In essence, the technology would work by breaking down spoken language, categorizing it and mapping the categories onto a series of medically oriented databases - for instance, for drug interaction (as in our antibiotic and antidepressant example) - and then returning a context-specific result.

As it acts more like a reference book than a computer-aided diagnosis tool, the technology likely wouldn't fall under the Food and Drug Administration's purview. Still, the company hopes doctors can find it helpful. The drug interaction use case is, in fact, rather important here, as Petro said Nuance sees a lot of potential for this technology in helping doctors navigate the perilous waters of pharmacology.

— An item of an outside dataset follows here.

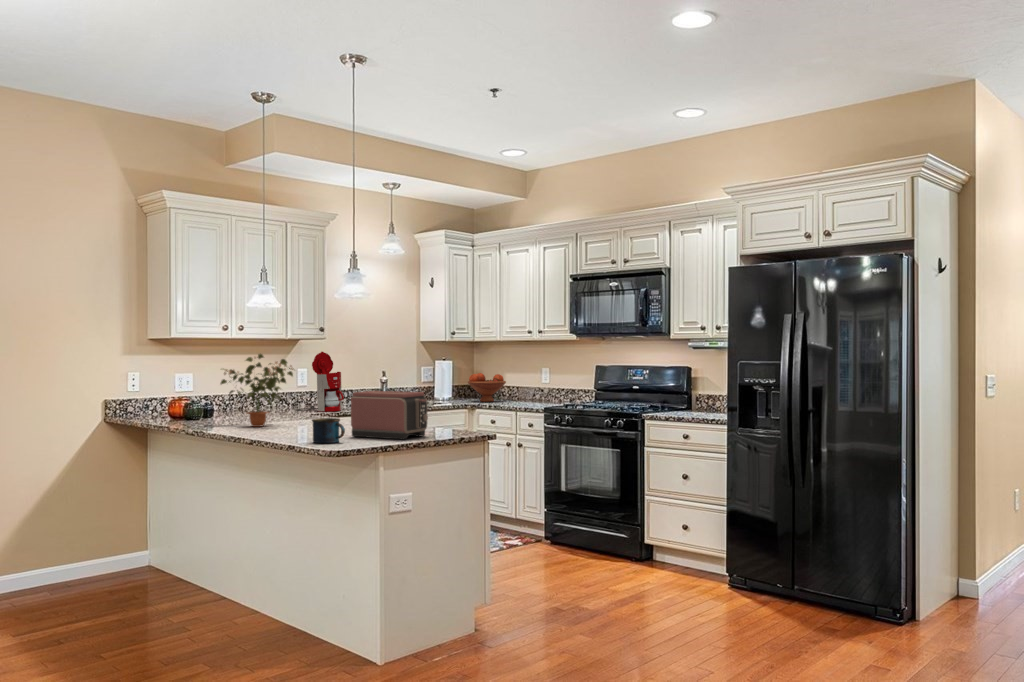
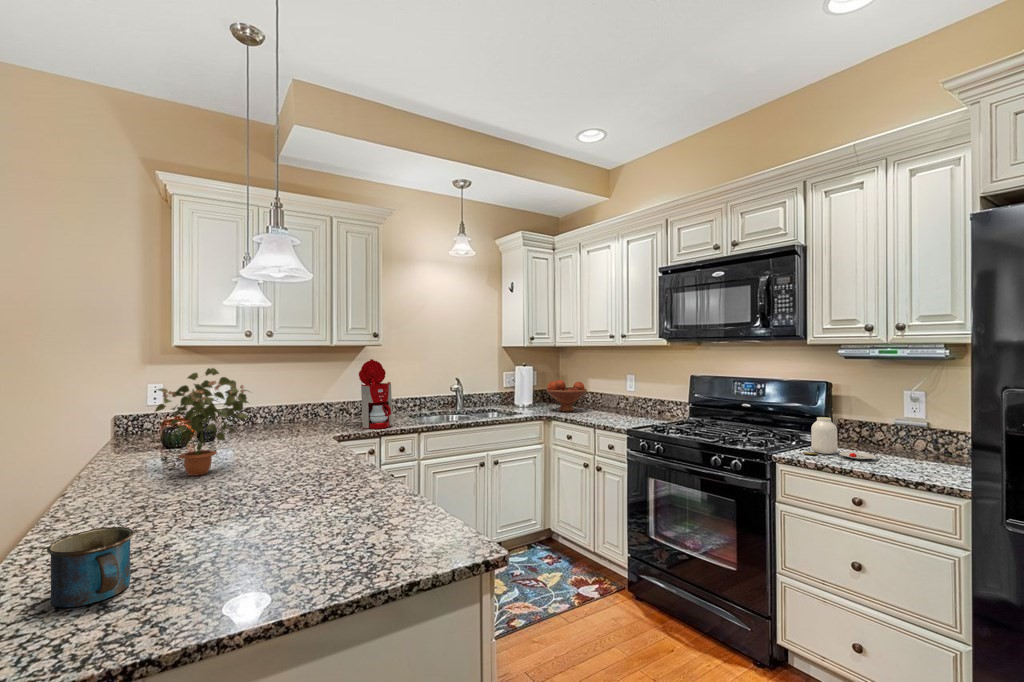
jar: none [662,389,703,414] -> present [804,417,876,459]
toaster: present [351,391,428,439] -> none [213,447,362,587]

"One of the big challenges [for doctors] is keeping up with all the pharmaceutical stuff," he said. Treatment protocols and dosing information are frequently updated and quite complex, so having a ready reference to aid physicians in prescribing drugs to someone already taking others could be useful.

Of course, this feat, rapidly and intelligently finding answers to technical questions, bumps up pretty close to the turf of another much-ballyhooed technological figure from last year that Nuance also is working on: Watson.